Tropical upper-tropospheric troughs (TUTTs), transient summertime disturbances over the Pacific and Atlantic Oceans, are also observed to frequently occur in the North American monsoon (NAM) region. However, unlike TUTTs over the Pacific and Atlantic, which feature a predominance of precipitation on the eastern flank of the disturbances, TUTTs in the NAM region have been shown to enhance precipitation on their western flank as they pass over the mountains of northern Mexico. To investigate this phenomenon, convection-permitting simulations are performed over the core NAM region for the 12–14 July 2004 TUTT event that occurred during the North American Monsoon Experiment (NAME). The effects of the TUTT are isolated using an approach that removes the vorticity anomaly associated with it. Six simulations, three with the TUTT and three without it, are then executed.

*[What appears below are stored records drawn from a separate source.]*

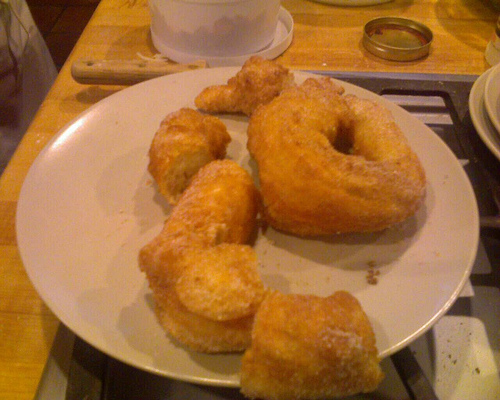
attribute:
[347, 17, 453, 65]
cap — gold, plastic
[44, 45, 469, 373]
plate — round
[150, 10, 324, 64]
container — white, plastic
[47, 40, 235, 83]
handle — wooden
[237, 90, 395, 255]
doughnut — round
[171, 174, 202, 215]
sugar — white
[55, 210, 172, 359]
plate — white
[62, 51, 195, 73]
handle — one, knife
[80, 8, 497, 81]
counter — one, wooden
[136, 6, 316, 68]
lid — plastic, white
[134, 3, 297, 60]
container — plastic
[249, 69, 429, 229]
donut — whole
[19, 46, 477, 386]
plate — white, one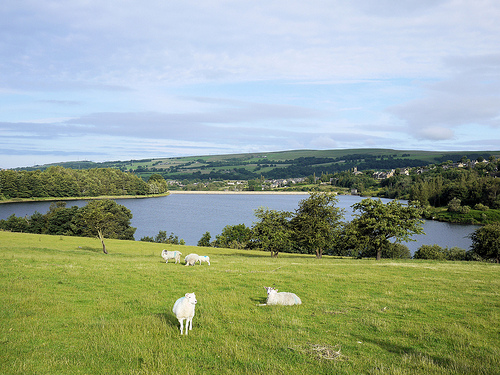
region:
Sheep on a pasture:
[161, 250, 211, 267]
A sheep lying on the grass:
[261, 286, 300, 304]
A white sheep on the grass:
[261, 287, 300, 305]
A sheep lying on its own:
[260, 285, 300, 307]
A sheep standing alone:
[172, 290, 199, 335]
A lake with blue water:
[166, 204, 222, 224]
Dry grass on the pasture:
[316, 346, 336, 357]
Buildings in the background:
[277, 180, 289, 185]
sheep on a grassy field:
[48, 227, 305, 374]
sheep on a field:
[103, 248, 310, 340]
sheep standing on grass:
[163, 287, 203, 331]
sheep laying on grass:
[258, 282, 303, 317]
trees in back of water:
[25, 158, 176, 198]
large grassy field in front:
[40, 250, 136, 341]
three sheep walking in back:
[155, 245, 211, 270]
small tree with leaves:
[67, 195, 144, 265]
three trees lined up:
[244, 199, 437, 267]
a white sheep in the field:
[171, 292, 198, 337]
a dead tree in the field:
[94, 222, 109, 257]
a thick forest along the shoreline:
[1, 167, 169, 199]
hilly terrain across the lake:
[138, 142, 346, 177]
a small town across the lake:
[228, 157, 496, 191]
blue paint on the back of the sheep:
[201, 252, 208, 260]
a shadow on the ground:
[346, 329, 462, 373]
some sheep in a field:
[128, 227, 348, 355]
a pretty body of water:
[23, 172, 495, 280]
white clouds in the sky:
[62, 32, 464, 153]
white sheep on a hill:
[147, 236, 330, 360]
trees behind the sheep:
[52, 178, 428, 283]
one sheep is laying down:
[252, 280, 334, 328]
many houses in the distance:
[215, 154, 498, 194]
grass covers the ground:
[5, 228, 495, 362]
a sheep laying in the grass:
[242, 276, 351, 323]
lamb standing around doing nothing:
[171, 290, 196, 332]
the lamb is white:
[170, 290, 195, 332]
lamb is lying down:
[260, 285, 300, 302]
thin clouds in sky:
[0, 0, 495, 167]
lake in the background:
[0, 192, 482, 257]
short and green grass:
[1, 229, 498, 372]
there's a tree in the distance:
[351, 200, 422, 260]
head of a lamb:
[185, 293, 195, 301]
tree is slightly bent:
[74, 199, 130, 254]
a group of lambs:
[161, 245, 209, 265]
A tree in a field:
[346, 197, 420, 257]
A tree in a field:
[255, 208, 293, 262]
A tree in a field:
[300, 196, 331, 251]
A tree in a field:
[230, 225, 245, 254]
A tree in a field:
[213, 233, 228, 248]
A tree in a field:
[201, 233, 212, 248]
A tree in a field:
[85, 207, 107, 260]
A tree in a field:
[90, 197, 136, 241]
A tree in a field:
[51, 209, 80, 231]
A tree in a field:
[22, 212, 48, 239]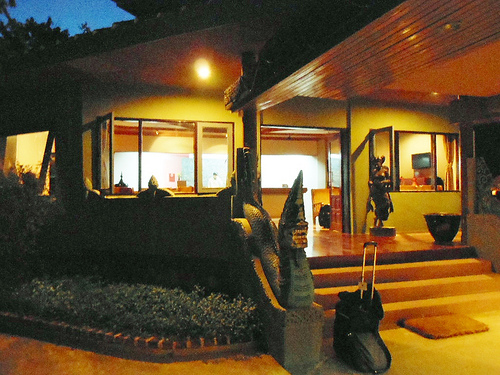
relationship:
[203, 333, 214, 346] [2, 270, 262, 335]
brick of flower bed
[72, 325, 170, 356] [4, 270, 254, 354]
brick of flower bed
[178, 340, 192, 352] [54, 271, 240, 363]
brick of flower bed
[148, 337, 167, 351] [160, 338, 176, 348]
brick of brick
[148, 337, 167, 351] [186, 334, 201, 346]
brick of brick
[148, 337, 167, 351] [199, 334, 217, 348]
brick of brick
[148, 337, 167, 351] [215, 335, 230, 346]
brick of brick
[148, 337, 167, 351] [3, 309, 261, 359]
brick of flower bed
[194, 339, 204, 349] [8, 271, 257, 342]
brick of flower bed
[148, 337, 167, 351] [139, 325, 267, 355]
brick around flower bed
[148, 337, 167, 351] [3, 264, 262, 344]
brick around flower bed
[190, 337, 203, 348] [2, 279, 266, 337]
brick around flower bed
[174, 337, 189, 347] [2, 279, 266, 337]
brick around flower bed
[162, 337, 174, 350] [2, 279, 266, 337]
brick around flower bed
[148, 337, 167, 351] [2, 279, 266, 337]
brick around flower bed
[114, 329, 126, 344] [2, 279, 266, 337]
brick around flower bed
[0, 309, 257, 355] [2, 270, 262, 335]
brick around flower bed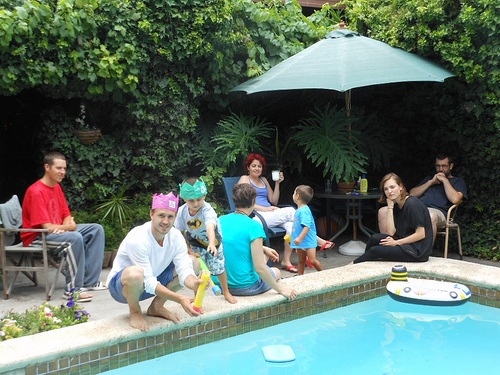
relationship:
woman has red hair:
[243, 153, 339, 274] [243, 148, 270, 170]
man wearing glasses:
[419, 150, 468, 237] [435, 161, 451, 168]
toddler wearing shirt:
[291, 181, 321, 286] [290, 205, 323, 254]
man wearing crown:
[100, 191, 203, 332] [149, 186, 180, 213]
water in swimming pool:
[380, 326, 471, 367] [7, 250, 499, 369]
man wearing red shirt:
[17, 148, 111, 305] [17, 174, 76, 251]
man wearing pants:
[17, 148, 111, 305] [27, 222, 115, 301]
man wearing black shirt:
[419, 150, 468, 237] [409, 170, 469, 214]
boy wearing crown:
[169, 176, 239, 307] [174, 181, 213, 202]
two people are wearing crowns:
[104, 176, 225, 329] [147, 176, 213, 211]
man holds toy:
[100, 191, 203, 332] [192, 269, 216, 311]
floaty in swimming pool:
[384, 263, 475, 310] [7, 250, 499, 369]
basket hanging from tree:
[72, 116, 112, 148] [6, 5, 156, 99]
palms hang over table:
[203, 115, 402, 177] [311, 180, 389, 245]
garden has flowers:
[0, 290, 91, 340] [66, 288, 82, 323]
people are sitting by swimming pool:
[8, 145, 469, 264] [7, 250, 499, 369]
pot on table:
[340, 174, 358, 191] [311, 180, 389, 245]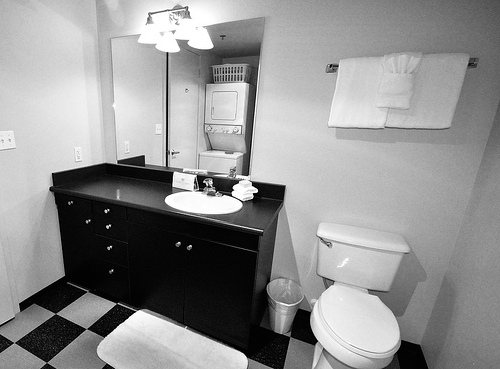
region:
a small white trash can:
[267, 275, 304, 337]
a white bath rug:
[92, 305, 247, 367]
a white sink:
[165, 190, 246, 216]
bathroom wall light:
[134, 9, 209, 43]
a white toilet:
[305, 219, 412, 367]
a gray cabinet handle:
[185, 242, 195, 250]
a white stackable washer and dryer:
[199, 82, 249, 173]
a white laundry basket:
[210, 63, 250, 79]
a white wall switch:
[0, 130, 15, 153]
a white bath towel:
[327, 55, 390, 130]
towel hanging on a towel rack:
[335, 55, 479, 133]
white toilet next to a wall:
[312, 210, 412, 365]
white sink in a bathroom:
[185, 168, 246, 225]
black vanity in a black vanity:
[65, 178, 155, 276]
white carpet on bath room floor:
[107, 307, 240, 367]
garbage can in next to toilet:
[259, 267, 307, 326]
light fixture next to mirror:
[138, 9, 220, 61]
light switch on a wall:
[2, 125, 24, 159]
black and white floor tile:
[32, 290, 102, 344]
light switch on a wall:
[62, 136, 90, 162]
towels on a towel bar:
[329, 45, 469, 148]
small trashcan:
[267, 267, 303, 342]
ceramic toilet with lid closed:
[299, 214, 431, 366]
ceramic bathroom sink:
[166, 180, 234, 223]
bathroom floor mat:
[85, 292, 271, 367]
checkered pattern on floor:
[0, 282, 142, 367]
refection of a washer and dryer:
[190, 78, 248, 177]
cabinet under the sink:
[132, 221, 259, 341]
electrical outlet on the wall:
[62, 142, 89, 169]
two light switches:
[0, 122, 41, 176]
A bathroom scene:
[14, 8, 484, 354]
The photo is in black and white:
[8, 7, 480, 358]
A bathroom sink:
[163, 170, 263, 231]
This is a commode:
[306, 220, 420, 367]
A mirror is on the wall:
[103, 28, 273, 170]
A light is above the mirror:
[134, 2, 217, 59]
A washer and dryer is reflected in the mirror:
[196, 76, 253, 171]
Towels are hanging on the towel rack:
[320, 45, 487, 145]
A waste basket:
[262, 272, 308, 344]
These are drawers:
[48, 190, 137, 302]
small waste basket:
[263, 262, 307, 346]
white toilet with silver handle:
[305, 210, 412, 365]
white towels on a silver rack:
[318, 41, 483, 148]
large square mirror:
[101, 12, 270, 179]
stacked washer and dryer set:
[200, 51, 257, 169]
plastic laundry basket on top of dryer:
[200, 56, 255, 101]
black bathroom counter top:
[48, 160, 287, 240]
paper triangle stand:
[157, 169, 207, 191]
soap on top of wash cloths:
[226, 172, 263, 210]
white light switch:
[1, 127, 18, 152]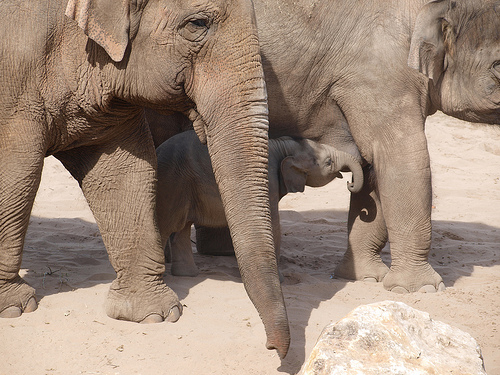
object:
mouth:
[182, 103, 203, 144]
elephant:
[1, 0, 289, 358]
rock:
[305, 300, 483, 375]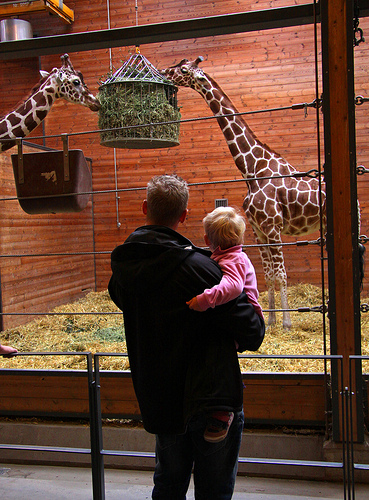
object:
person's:
[108, 172, 264, 499]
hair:
[144, 174, 189, 228]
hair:
[202, 204, 246, 250]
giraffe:
[0, 50, 100, 156]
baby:
[186, 206, 264, 321]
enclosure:
[2, 2, 368, 499]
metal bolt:
[285, 91, 330, 116]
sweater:
[195, 244, 265, 317]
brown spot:
[262, 149, 272, 161]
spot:
[204, 90, 214, 101]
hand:
[0, 344, 20, 359]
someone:
[107, 172, 266, 499]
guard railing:
[0, 1, 369, 431]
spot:
[228, 142, 239, 156]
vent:
[215, 198, 228, 207]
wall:
[0, 0, 367, 328]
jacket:
[107, 223, 263, 436]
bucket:
[10, 149, 93, 215]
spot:
[264, 165, 285, 187]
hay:
[95, 82, 181, 139]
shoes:
[204, 404, 235, 444]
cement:
[0, 425, 369, 500]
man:
[106, 174, 265, 498]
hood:
[109, 224, 191, 292]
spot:
[236, 131, 252, 154]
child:
[186, 206, 261, 443]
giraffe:
[156, 55, 361, 331]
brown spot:
[263, 186, 280, 203]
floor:
[1, 461, 368, 500]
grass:
[99, 81, 180, 144]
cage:
[97, 51, 182, 147]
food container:
[10, 149, 93, 215]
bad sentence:
[102, 121, 139, 178]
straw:
[0, 281, 369, 372]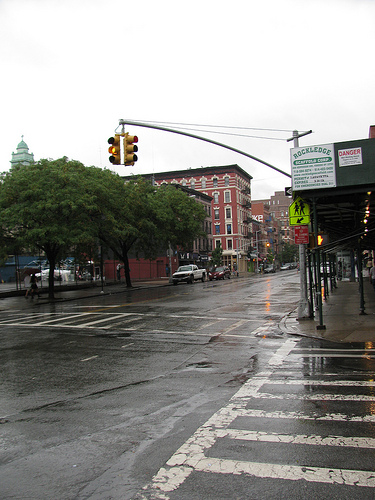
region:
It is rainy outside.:
[9, 9, 369, 499]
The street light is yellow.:
[102, 131, 143, 164]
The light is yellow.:
[107, 143, 117, 155]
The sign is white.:
[288, 142, 336, 194]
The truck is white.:
[169, 256, 206, 282]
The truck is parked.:
[165, 264, 209, 282]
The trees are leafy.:
[0, 159, 210, 263]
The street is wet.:
[8, 262, 340, 497]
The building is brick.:
[139, 170, 263, 263]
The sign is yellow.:
[281, 194, 314, 224]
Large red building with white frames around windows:
[88, 162, 255, 283]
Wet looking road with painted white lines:
[0, 266, 374, 498]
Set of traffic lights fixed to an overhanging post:
[107, 116, 314, 321]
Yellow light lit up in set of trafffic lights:
[107, 144, 120, 154]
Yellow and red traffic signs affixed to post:
[286, 193, 312, 247]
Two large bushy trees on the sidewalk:
[0, 157, 208, 300]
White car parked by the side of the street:
[170, 263, 208, 284]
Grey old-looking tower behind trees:
[9, 132, 35, 174]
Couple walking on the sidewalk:
[22, 270, 42, 301]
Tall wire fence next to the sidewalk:
[0, 226, 174, 296]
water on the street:
[232, 287, 289, 319]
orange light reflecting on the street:
[257, 271, 275, 307]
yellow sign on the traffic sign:
[313, 230, 332, 257]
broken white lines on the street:
[165, 446, 287, 480]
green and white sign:
[270, 128, 350, 206]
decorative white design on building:
[173, 164, 238, 194]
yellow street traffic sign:
[94, 113, 159, 178]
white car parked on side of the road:
[163, 255, 221, 291]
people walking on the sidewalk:
[17, 262, 58, 297]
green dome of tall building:
[6, 127, 47, 160]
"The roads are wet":
[0, 293, 374, 493]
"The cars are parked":
[160, 259, 251, 289]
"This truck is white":
[166, 257, 212, 286]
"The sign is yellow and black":
[275, 194, 320, 226]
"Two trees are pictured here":
[0, 154, 229, 310]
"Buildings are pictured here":
[0, 121, 374, 320]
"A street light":
[92, 121, 144, 170]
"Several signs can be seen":
[280, 133, 374, 280]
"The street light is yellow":
[89, 116, 169, 173]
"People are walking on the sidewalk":
[3, 251, 142, 304]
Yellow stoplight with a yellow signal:
[102, 117, 137, 167]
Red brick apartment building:
[83, 162, 248, 282]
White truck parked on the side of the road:
[165, 262, 205, 280]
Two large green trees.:
[0, 155, 210, 296]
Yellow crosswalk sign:
[285, 192, 311, 223]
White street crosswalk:
[0, 303, 291, 335]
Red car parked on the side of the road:
[205, 262, 230, 281]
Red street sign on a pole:
[291, 222, 311, 247]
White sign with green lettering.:
[288, 142, 338, 194]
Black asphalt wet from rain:
[0, 264, 373, 497]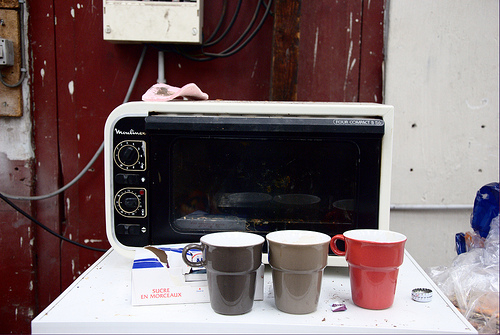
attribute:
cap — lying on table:
[411, 286, 433, 302]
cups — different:
[327, 228, 409, 310]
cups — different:
[263, 228, 330, 312]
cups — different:
[178, 231, 265, 315]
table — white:
[27, 242, 480, 328]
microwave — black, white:
[103, 99, 391, 254]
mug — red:
[325, 223, 408, 314]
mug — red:
[323, 227, 425, 309]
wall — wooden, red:
[0, 4, 388, 254]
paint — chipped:
[336, 10, 366, 75]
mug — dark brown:
[178, 226, 268, 323]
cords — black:
[171, 0, 274, 62]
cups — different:
[182, 228, 406, 317]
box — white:
[128, 239, 266, 308]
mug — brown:
[182, 226, 266, 319]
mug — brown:
[264, 225, 333, 314]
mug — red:
[330, 225, 407, 313]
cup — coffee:
[180, 220, 267, 316]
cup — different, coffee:
[330, 225, 411, 312]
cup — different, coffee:
[179, 226, 264, 315]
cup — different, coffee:
[262, 224, 329, 314]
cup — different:
[263, 227, 334, 315]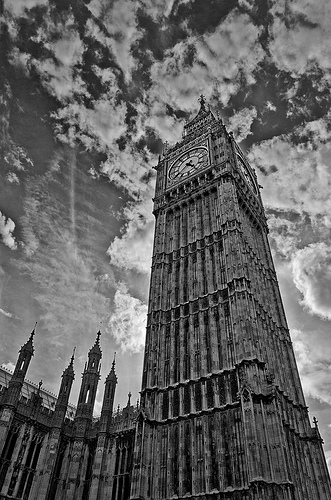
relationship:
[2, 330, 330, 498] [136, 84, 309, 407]
building attached tower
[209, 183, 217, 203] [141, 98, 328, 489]
arch inspired arches on a tower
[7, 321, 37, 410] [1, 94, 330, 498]
spire on a building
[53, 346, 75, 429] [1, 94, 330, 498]
spire on a building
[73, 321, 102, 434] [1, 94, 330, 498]
spire on a building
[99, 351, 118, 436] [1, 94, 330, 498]
spire on a building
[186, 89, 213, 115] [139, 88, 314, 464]
spire on a clock tower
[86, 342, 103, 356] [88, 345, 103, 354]
cap and spire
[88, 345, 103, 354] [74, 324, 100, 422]
spire on top of corner tower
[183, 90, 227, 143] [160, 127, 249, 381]
steeple of top of tower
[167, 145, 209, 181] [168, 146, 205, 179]
clock with numerals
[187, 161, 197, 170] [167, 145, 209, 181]
hour handle on clock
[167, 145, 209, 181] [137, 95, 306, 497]
clock on top of building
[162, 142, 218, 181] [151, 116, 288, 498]
clock in front of tower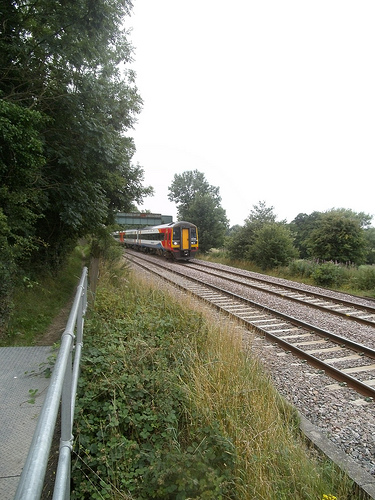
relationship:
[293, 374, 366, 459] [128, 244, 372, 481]
pebbles by tracks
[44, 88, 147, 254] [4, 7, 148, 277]
leaves on tree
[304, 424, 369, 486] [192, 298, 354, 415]
barrier near tracks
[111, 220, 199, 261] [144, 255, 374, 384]
passenger train on track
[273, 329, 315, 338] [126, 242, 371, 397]
railroad tie on track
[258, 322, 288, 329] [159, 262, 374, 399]
railroad tie on track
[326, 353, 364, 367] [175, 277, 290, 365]
railroad tie on track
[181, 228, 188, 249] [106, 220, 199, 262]
door on train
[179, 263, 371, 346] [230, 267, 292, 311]
gravel under tracks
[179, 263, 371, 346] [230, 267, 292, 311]
gravel next to tracks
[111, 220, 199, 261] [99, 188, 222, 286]
passenger train of train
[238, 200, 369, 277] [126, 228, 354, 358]
trees by tracks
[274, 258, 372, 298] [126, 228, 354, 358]
bushes by tracks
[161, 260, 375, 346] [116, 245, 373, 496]
gravel on tracks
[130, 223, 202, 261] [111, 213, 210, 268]
front car on passenger train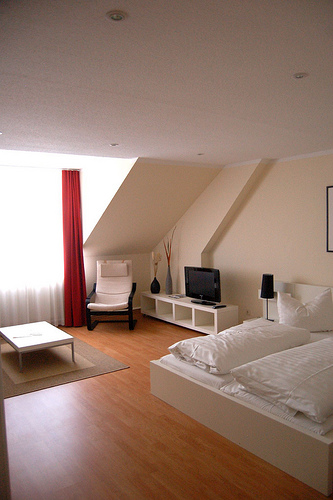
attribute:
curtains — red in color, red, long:
[63, 170, 88, 326]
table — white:
[0, 321, 75, 368]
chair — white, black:
[86, 261, 138, 329]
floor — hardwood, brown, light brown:
[1, 309, 321, 499]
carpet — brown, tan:
[2, 337, 127, 399]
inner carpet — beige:
[2, 338, 93, 384]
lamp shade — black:
[259, 275, 274, 298]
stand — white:
[140, 289, 238, 335]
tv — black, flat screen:
[184, 266, 220, 305]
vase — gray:
[165, 264, 173, 297]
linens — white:
[233, 330, 329, 432]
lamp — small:
[258, 273, 274, 322]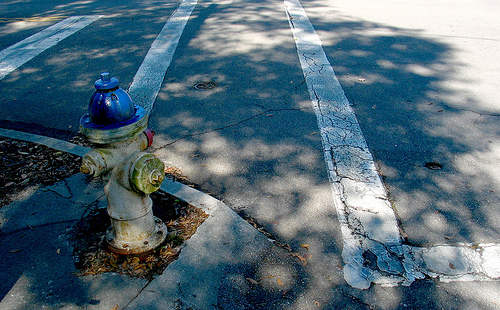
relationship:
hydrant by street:
[78, 71, 168, 256] [2, 1, 499, 282]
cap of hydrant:
[79, 74, 145, 130] [78, 71, 168, 256]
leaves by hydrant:
[97, 254, 147, 276] [78, 71, 168, 256]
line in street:
[284, 1, 401, 289] [2, 1, 499, 282]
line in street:
[1, 14, 102, 79] [2, 1, 499, 282]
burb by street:
[1, 128, 83, 156] [2, 1, 499, 282]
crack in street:
[150, 108, 304, 155] [2, 1, 499, 282]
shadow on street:
[317, 21, 492, 110] [2, 1, 499, 282]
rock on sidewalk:
[21, 173, 27, 179] [1, 216, 247, 310]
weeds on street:
[382, 175, 396, 209] [2, 1, 499, 282]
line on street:
[284, 1, 401, 289] [2, 1, 499, 282]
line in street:
[128, 1, 198, 112] [2, 1, 499, 282]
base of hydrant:
[104, 214, 167, 258] [78, 71, 168, 256]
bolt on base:
[144, 240, 149, 246] [104, 214, 167, 258]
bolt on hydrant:
[158, 229, 162, 235] [78, 71, 168, 256]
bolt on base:
[108, 237, 113, 244] [104, 214, 167, 258]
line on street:
[128, 1, 198, 112] [2, 1, 499, 282]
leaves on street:
[97, 254, 147, 276] [2, 1, 499, 282]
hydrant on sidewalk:
[78, 71, 168, 256] [1, 216, 247, 310]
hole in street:
[426, 160, 441, 170] [2, 1, 499, 282]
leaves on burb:
[27, 150, 65, 170] [1, 128, 83, 156]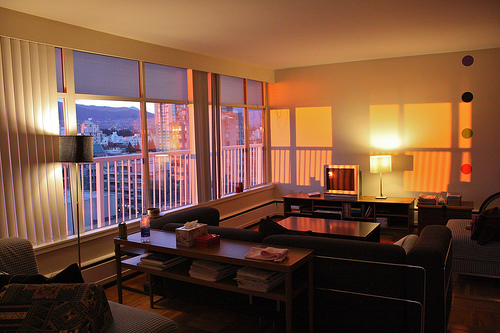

It is found that the mean of the TUTT simulations has increased surface–500-hPa and 700–400-hPa shear and that there is incrementally more convective available potential energy (CAPE) along the Sierra Madre Occidental (SMO). These differences lead to convective changes, with the TUTT simulations having more convection, larger maximum updraft velocities, and more precipitation in lower elevations. Overall, the TUTT simulation mean has about 15% more precipitation during the primary period of TUTT interaction with the northern SMO. There are also slight simulated microphysical differences that agree with nearby polarimetric radar observations. Finally, TUTT removal impacts the gulf surge event on 13 July via the convective modifications.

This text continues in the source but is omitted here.